L'art. 19 nulla dice in ordine alla fase istruttoria del giudizio sommario, né indicazioni univoche si traggono dal nomen "sommario" che compare nella rubrica, poiché, come già osservato nel § 1, la cognizione sommaria è nel nostro ordinamento un genus eterogeneo che va definito, nei contenuti specifici, in base ai singoli istituti che lo compongono.

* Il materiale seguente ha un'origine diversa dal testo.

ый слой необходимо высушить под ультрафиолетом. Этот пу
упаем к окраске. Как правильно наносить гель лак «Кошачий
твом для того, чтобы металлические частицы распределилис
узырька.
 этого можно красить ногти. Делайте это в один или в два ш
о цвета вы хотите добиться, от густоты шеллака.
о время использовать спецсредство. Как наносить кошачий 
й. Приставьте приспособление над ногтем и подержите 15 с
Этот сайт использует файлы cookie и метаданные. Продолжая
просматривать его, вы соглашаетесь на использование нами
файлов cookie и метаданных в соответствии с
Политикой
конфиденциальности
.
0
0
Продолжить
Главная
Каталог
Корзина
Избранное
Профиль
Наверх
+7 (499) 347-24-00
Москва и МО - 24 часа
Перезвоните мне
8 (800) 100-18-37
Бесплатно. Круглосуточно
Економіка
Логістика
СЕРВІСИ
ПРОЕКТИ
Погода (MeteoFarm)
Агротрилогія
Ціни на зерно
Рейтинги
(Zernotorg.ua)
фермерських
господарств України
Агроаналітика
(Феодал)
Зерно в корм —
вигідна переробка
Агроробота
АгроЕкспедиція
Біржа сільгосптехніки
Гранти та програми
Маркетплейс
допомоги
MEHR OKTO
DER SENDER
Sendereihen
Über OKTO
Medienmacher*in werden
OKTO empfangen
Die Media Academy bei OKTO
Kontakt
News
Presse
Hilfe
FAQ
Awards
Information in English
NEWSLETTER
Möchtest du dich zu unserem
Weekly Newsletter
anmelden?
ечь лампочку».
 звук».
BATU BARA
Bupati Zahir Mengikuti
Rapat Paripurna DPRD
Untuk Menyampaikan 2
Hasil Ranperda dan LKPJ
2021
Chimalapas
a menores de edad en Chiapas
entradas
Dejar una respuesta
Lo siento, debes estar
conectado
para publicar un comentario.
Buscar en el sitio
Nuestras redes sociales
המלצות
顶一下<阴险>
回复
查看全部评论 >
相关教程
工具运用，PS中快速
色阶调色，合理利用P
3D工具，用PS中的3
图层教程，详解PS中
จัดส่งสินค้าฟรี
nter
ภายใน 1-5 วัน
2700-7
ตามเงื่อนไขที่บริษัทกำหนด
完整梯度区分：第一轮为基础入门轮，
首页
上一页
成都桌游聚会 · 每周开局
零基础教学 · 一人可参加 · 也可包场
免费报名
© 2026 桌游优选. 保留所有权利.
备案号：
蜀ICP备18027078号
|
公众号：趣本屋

Considerata la semplicità strutturale e la rapidità che contraddistinguono il rito sommario di cui all'art. 19, non può ovviamente escludersi l'ammissibilità di prove precostituite, prodotte all'atto della costituzione o nell'udienza di comparizione davanti al Giudice designato ( anche se meriterebbe una riflessione più approfondita la compatibilità, e la coordinazione con il rito sommario, dei procedimenti istruttori di integraione - querela di falso o verificazione di scrittura privata- innescabili dalla produzione di scritture).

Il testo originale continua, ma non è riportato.